McMillen requested the creation and implementation of an adolescent program as one requirement for Torrance Memorial to receive his generous donation and funding for the Thelma McMillen Center. When his sons were using drugs, there were very few treatment programs or resources in existence regarding substance abuse as a whole. The few programs that he did find did not appear to be comprehensive or useful.

In addition, McMillen saw that there was a great need for a treatment program geared specifically for kids. He describes that even years later, in 2002 when he began his search for a location to donate his money, there was not much available for teens. Today, in addition to the work done at Thelma’s Place, Torrance Memorial has outreach programs in 11 area high schools that include drug counseling and educational programming.

McMillen ultimately chose to donate to the medical center because, he says, “When I visited Torrance Memorial, I saw real team work being practiced amongst their staff. Their staff also displayed a lot of enthusiasm for helping others—those who are addicted as well as their families. I also felt that Torrance Memorial was and still is the #1 hospital in the area.”

McMillen describes that early on, he and his wife had no awareness of the severity of their sons’ drug problem or the extent to which drug abuse was prevalent in their neighborhood. “My wife and I did not know one drug from another. It was all foreign and new to us, as with many other parents at the time. We were busy working and building a business. Thoughts about drug use did not even enter our minds,” he says.

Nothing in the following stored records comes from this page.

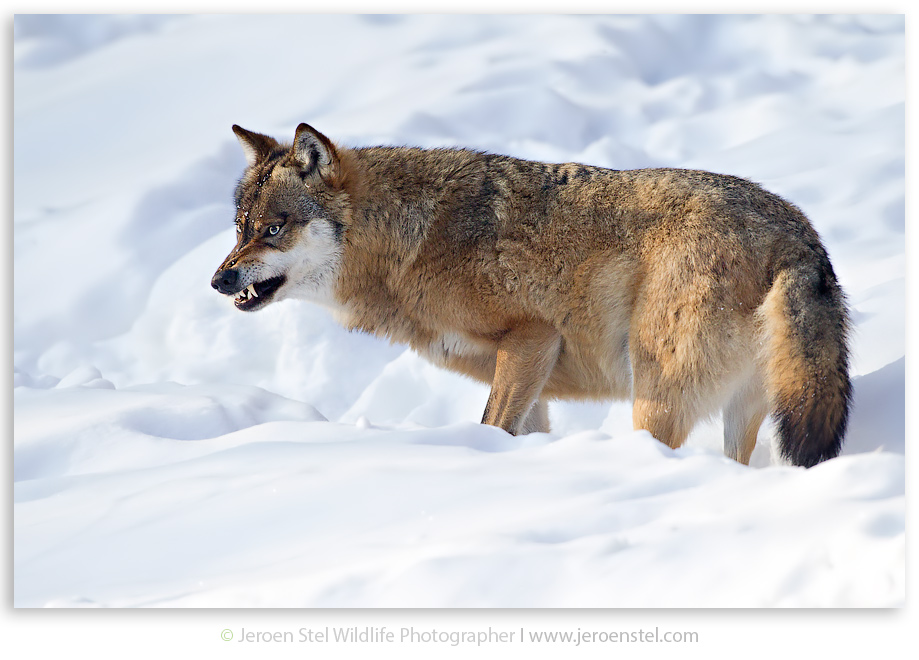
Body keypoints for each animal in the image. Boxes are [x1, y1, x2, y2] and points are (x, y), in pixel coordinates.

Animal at [212, 123, 851, 468]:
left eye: (274, 230)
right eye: (240, 228)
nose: (219, 281)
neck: (410, 240)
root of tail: (797, 237)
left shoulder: (531, 338)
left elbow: (490, 427)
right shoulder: (532, 374)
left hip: (655, 397)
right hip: (744, 407)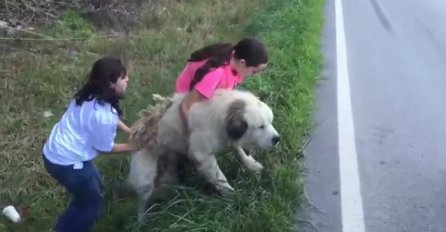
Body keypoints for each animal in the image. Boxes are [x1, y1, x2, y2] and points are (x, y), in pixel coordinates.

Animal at [126, 88, 278, 218]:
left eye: (271, 122)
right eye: (261, 126)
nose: (277, 139)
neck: (221, 113)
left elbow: (238, 150)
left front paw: (251, 164)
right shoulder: (202, 155)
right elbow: (219, 177)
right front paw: (233, 196)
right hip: (145, 179)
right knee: (142, 203)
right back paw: (143, 221)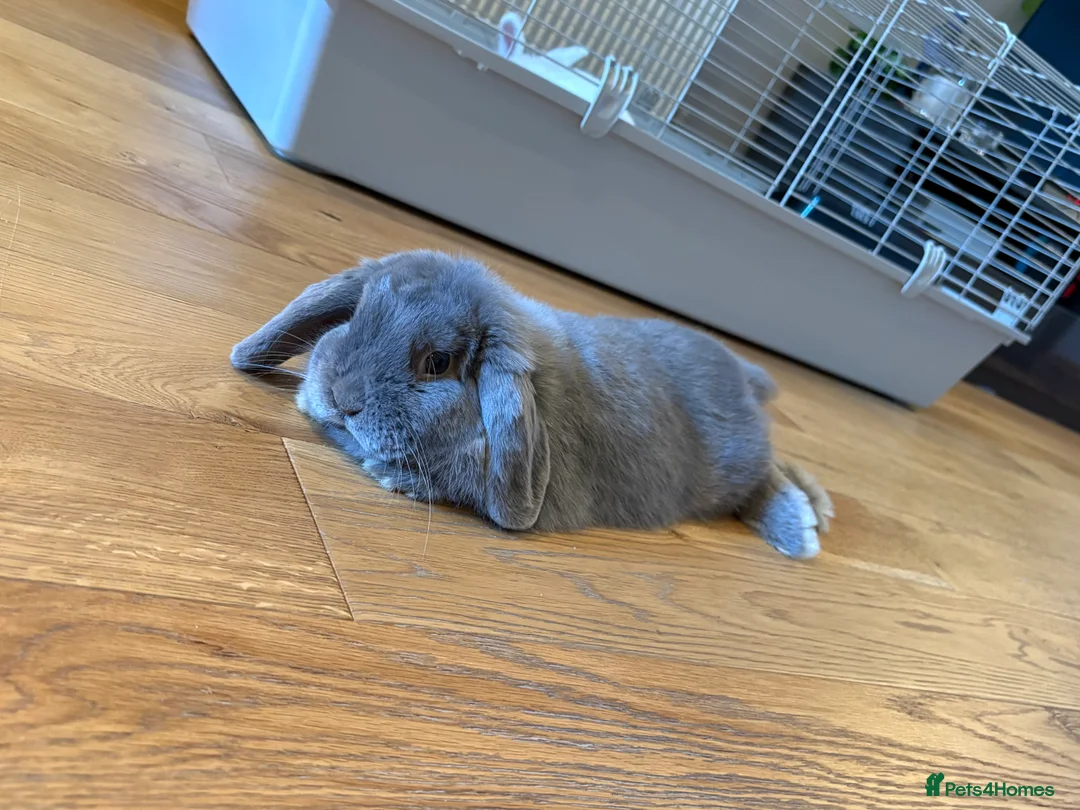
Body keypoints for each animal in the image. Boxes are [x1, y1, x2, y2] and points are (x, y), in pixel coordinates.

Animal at [231, 251, 833, 559]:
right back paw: (817, 510)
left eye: (438, 362)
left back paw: (800, 526)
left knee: (766, 478)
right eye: (356, 316)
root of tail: (745, 376)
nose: (343, 398)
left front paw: (396, 477)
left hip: (730, 468)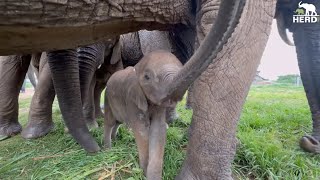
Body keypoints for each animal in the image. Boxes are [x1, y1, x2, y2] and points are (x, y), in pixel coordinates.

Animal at [104, 50, 181, 179]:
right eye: (147, 77)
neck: (137, 67)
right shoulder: (132, 99)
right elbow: (141, 131)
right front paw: (144, 172)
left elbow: (157, 130)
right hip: (107, 99)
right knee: (110, 123)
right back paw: (108, 149)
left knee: (118, 122)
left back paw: (115, 140)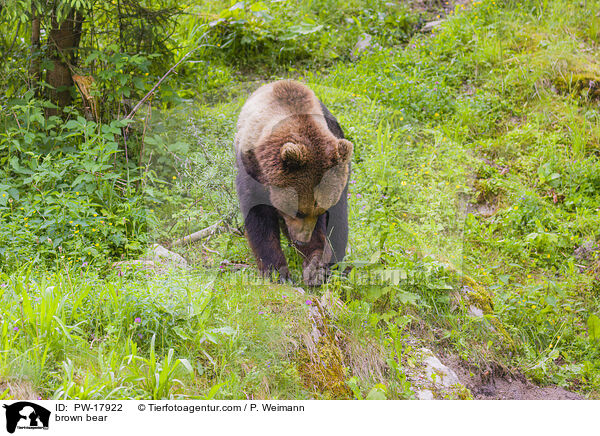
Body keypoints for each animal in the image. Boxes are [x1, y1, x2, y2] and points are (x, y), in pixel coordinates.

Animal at [233, 80, 352, 286]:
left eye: (320, 210)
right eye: (298, 211)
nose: (302, 240)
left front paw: (315, 266)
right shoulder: (251, 171)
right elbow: (260, 221)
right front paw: (276, 272)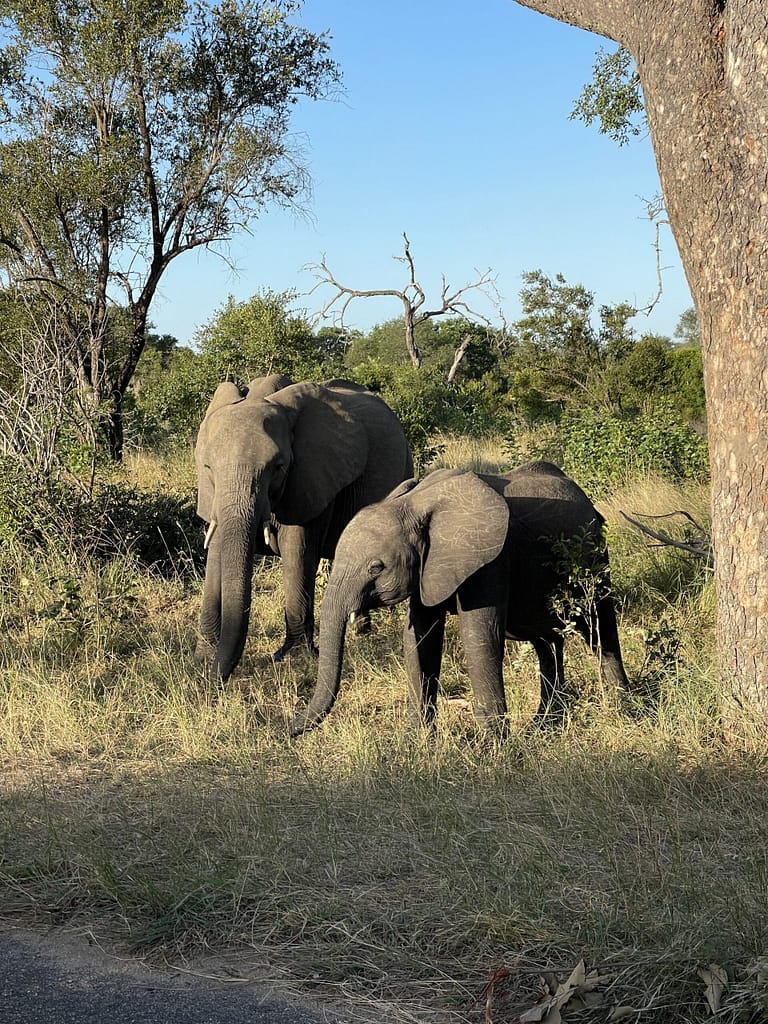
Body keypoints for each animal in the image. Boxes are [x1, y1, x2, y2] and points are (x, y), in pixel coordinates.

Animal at [195, 374, 413, 680]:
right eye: (208, 467)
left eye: (278, 467)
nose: (212, 683)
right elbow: (216, 551)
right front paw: (202, 657)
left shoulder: (312, 479)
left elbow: (297, 551)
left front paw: (293, 660)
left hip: (405, 464)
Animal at [290, 461, 631, 737]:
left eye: (376, 567)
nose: (288, 730)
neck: (413, 504)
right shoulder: (429, 566)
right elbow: (420, 638)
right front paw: (416, 742)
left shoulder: (491, 561)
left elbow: (479, 637)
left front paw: (495, 748)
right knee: (546, 642)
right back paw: (544, 727)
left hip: (595, 558)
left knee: (600, 628)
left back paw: (624, 711)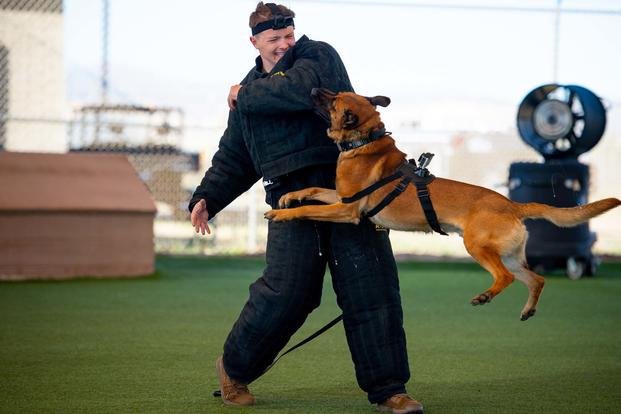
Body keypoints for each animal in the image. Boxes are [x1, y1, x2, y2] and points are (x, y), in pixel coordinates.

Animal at [264, 87, 616, 320]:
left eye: (333, 99)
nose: (313, 88)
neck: (366, 141)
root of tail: (513, 205)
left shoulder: (346, 210)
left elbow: (309, 209)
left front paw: (281, 213)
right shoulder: (340, 198)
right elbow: (312, 189)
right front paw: (289, 196)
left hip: (478, 247)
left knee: (505, 277)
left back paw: (485, 296)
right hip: (510, 255)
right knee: (537, 278)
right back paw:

As time went on, McMillen says that as parents, they ended up becoming enablers. Their sons would get into trouble and land in jail, and he and his wife would bail them out. Every time this occurred, they would switch gears and try another plan to help them stop using drugs and keep them out of trouble.

Sometimes, McMillen would take them out of town or out of the country for family trips to Baja—to remove them from their friends, hoping that would help. Nothing seemed to work though. Soon one or the other would be off to another jail sentence.

Drawing on the exasperating and painful journey McMillen experienced with his family and addiction, he advises, “There is no single answer to preventing substance abuse. Every situation is different. In my case, I had hoped that keeping my sons busy, removing them from their environment and not being too easy with money would have helped, but it did not.”

Carol McMillen agrees that every family is different, but she feels that if an addiction can be caught early, before a teen’s alcohol or drug use becomes a long-term addiction, it may be helpful. “Let the kids see the unpleasant side of addiction,” she says. “They only see the glamorous side from most of the media, especially with coverage relating to celebrity addictions.”

She adds that one of the goals of Thelma’s Place in the schools is showing kids the unglamorous side of addictions, such as the seizures and other dangerous side effects of alcohol and drug abuse. She says that if teens can see these types of things early on, they may think twice about even trying drugs.

McMillen’s one piece of advice for someone who suspects that they, a loved one or a friend may be battling any type of addiction? “Get help. There is so much help out there now.”

In 2008, McMillen decided he wanted to support additional organizations dedicated to helping people affected by substance abuse. He achieved this by creating the McMillen Family Foundation, along with Carol, who also serves on the board of directors for the Foundation.

Today, the McMillen Family Foundation has donated more than $15 million to their grantees for this cause. Karl’s philanthropy is far-reaching and touches many lives and organizations in Southern California.

Karl McMillen’s personal portion (20%) of the profits of his business Todd Pipe goes directly to the McMillen Family Foundation forever. He has also directed that his personal fortune will go to the Foundation. All proceeds derived from the sale of his newly released book are also channeled to the Foundation.

McMillen’s choice to leave his legacy to the McMillen Family Foundation is a testament to his dedication to help those affected by alcohol and substance abuse. His ability to turn his personal tragedies into a positive force and provide pathways to help others can serve as an inspiration to all.